After two years of the COVID-19 pandemic, it might be time to ask: how has the pandemic affected the number of people experiencing homelessness?
It’s complicated to give an answer to that question, because one key basis for assessing homelessness numbers is what’s called the “Point in Time” (PIT) Count conducted annually by local agencies partnering with the Department of Housing and Urban Development (HUD). Conducted on one night in the last part of January, this survey distinguishes between “sheltered homelessness”, such as living in emergency shelters, transitional housing, or another interim situation and unsheltered homelessness. Neither count catches everyone who’s homeless; it won’t catch, for example, people couch-surfing with family or friends, or those who are purposely avoiding contact with the wider world. Overall, though, the PIT Count offers a valuable snapshot for homelessness advocates and policy makers to use in their work.
But here’s the catch: it takes HUD time to process the data, back in February of this year, the agency published data from the 2021 survey.

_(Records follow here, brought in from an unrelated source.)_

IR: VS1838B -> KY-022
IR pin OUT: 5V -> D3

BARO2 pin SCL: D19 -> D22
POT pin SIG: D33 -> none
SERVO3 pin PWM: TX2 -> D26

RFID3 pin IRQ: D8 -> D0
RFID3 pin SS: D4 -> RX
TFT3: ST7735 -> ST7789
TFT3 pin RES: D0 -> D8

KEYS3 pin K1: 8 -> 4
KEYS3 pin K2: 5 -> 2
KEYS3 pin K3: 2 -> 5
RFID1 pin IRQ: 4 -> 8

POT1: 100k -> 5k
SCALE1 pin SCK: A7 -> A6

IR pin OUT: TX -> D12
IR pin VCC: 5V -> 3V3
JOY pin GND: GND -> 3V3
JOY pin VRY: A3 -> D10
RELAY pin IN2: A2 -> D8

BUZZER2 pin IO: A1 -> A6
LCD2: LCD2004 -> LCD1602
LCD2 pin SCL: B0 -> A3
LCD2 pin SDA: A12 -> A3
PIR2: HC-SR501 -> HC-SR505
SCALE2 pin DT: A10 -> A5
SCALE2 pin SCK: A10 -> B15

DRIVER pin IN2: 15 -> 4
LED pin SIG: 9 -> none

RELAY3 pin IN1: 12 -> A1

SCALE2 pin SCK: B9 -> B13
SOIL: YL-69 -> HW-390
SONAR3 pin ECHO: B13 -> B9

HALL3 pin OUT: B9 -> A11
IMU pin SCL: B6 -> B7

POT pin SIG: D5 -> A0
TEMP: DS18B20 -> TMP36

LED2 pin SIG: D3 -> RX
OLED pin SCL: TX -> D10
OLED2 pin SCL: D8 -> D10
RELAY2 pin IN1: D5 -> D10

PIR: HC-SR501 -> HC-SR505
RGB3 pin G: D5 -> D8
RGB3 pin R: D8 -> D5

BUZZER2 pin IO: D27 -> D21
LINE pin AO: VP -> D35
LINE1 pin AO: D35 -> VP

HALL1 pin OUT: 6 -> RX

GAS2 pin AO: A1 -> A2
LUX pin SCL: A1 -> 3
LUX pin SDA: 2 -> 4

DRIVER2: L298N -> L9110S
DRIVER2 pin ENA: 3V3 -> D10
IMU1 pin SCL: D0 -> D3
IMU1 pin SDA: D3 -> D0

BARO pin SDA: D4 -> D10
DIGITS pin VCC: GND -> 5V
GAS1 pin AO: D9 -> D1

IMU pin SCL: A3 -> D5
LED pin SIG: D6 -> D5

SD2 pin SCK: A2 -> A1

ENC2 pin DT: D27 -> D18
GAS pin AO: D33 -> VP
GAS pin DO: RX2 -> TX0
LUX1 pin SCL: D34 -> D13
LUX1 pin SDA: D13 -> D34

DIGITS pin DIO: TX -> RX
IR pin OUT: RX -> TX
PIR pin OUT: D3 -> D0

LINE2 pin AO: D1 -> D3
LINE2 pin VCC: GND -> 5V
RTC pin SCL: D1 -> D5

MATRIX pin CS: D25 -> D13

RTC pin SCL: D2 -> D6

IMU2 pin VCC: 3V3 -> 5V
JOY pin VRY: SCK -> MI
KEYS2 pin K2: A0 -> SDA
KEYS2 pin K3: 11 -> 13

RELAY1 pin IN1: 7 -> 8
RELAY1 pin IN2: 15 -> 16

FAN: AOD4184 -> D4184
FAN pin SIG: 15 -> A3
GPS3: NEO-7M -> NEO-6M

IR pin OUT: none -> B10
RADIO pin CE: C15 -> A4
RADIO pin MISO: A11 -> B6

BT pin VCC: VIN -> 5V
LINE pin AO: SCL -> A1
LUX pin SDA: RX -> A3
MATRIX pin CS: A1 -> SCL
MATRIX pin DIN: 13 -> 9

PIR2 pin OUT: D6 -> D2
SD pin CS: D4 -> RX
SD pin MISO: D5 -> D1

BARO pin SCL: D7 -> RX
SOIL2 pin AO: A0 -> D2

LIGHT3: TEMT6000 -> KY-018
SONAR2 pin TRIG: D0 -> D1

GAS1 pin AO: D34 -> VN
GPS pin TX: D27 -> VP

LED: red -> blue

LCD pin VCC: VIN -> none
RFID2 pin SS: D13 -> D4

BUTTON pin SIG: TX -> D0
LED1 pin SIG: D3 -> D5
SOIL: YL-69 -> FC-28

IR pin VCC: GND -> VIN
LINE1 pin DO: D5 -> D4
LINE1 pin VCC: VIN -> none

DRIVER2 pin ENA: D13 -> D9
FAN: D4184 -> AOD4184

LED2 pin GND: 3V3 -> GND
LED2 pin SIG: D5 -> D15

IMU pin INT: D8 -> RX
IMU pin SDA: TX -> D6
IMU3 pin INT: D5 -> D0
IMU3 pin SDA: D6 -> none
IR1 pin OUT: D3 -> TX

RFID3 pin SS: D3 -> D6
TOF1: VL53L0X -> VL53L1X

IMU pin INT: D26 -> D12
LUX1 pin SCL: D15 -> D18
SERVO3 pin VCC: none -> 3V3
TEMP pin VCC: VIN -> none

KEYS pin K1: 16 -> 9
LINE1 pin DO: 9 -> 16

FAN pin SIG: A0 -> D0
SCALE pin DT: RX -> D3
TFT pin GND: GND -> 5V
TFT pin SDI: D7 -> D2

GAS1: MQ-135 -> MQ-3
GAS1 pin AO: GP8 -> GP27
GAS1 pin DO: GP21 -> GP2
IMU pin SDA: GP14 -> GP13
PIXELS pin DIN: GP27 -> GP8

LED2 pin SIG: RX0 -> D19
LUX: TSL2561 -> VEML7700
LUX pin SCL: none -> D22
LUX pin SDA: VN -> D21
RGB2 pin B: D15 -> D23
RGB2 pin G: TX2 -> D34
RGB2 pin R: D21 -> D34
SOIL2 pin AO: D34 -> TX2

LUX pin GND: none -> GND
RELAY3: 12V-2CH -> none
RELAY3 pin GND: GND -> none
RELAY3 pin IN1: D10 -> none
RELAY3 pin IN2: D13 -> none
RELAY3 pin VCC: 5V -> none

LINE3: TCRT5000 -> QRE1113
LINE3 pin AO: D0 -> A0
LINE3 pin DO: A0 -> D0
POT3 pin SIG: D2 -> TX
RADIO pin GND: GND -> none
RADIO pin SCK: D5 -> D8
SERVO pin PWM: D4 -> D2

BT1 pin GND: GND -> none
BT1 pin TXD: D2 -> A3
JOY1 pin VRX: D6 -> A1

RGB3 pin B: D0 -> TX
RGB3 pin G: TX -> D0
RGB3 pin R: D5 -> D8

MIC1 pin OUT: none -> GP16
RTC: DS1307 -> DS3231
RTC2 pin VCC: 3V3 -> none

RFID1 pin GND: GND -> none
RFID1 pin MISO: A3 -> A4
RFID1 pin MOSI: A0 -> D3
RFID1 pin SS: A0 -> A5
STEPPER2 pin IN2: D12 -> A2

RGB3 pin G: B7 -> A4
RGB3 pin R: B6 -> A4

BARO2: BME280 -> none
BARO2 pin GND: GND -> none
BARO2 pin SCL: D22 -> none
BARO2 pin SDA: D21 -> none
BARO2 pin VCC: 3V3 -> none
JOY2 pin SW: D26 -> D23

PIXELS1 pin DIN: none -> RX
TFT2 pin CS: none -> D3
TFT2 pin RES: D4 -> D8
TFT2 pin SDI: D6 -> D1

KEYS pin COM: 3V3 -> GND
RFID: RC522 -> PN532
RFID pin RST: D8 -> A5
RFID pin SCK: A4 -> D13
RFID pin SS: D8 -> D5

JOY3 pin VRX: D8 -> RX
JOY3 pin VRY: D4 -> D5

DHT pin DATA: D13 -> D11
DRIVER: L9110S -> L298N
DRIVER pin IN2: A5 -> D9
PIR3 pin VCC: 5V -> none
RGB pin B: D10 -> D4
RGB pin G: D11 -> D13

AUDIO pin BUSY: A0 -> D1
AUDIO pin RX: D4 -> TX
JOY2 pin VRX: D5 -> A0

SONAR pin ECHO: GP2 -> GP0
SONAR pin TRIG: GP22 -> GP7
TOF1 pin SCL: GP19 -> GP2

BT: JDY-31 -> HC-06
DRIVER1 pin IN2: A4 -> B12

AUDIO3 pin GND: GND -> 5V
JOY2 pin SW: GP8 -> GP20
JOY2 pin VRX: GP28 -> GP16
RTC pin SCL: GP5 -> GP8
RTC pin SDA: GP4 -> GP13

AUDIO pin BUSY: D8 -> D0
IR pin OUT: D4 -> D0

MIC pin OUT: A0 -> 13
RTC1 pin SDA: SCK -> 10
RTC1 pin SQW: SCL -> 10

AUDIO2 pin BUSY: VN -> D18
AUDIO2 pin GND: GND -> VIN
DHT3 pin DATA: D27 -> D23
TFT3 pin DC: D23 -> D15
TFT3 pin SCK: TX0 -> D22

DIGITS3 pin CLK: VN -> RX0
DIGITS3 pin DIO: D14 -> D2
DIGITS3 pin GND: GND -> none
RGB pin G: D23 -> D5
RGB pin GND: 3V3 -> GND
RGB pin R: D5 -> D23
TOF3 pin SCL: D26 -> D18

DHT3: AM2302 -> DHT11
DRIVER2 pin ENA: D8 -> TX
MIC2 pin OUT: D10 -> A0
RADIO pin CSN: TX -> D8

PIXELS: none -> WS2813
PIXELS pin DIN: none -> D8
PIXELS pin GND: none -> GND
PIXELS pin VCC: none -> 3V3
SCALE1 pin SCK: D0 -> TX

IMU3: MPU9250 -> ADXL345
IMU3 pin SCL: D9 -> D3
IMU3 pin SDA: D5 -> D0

This data, therefore, while important for providing information about homelessness in the US overall and individual communities, is only an imperfect snapshot of what’s going on right now.
All that said, what does the 2021 data show? Some key findings:
• On the date of the 2021 PIT Count, more than 326,000 people experienced sheltered homelessness, representing a decrease of 8% from 2020. (Due to the pandemic, in 2021 HUD waived the requirement to count the unsheltered homeless.)
• The bulk of that decline came in families with children (-15%), who represented 40% of those experiencing sheltered homelessness; the number of sheltered homeless individuals was fairly stable (-2%), and they made up the remaining 60% of the homeless.
• There was a 10% decline in the number of sheltered homeless veterans.
• People of color still comprise a disproportionate number of those experiencing homelessness, comprising 45% of the sheltered homeless.
HUD Secretary Marcia L. Fudge notes that the numbers suggest federal COVID-19 relief helped homeless individuals, though she argues that the problem of homelessness still needs serious attention. As what often happens with statistics, the devil is in the details: the 8% decline looks good, and some of it may derive from election moratoriums and direct federal assistance to individuals (though that assistance often proved hard for homeless individuals to access), but some of the decline may have been due to lower capacity in shelters that tried to meet COVID distancing requirements.
Furthermore, eviction moratoriums have ended in PA and elsewhere, and the supply of affordable housing remains low. Prior to the lapse of the federal eviction moratorium, 15 million people were at risk of eviction, but lack of data on evictions at the federal level makes the problem hard to track. According to the National Low Income Housing Coalition, nationally only 37 affordable rental units are available for every 100 extremely low-income renters.
Homelessness can often seem like an intractable problem, but good numbers, good policy, and good works by the community can real positive effects.
This article includes information and quotes taken from the HUD No. 22-022 press release, published February 4 and available at www.hud.gov/press. Joanne Myers is a CARES board member.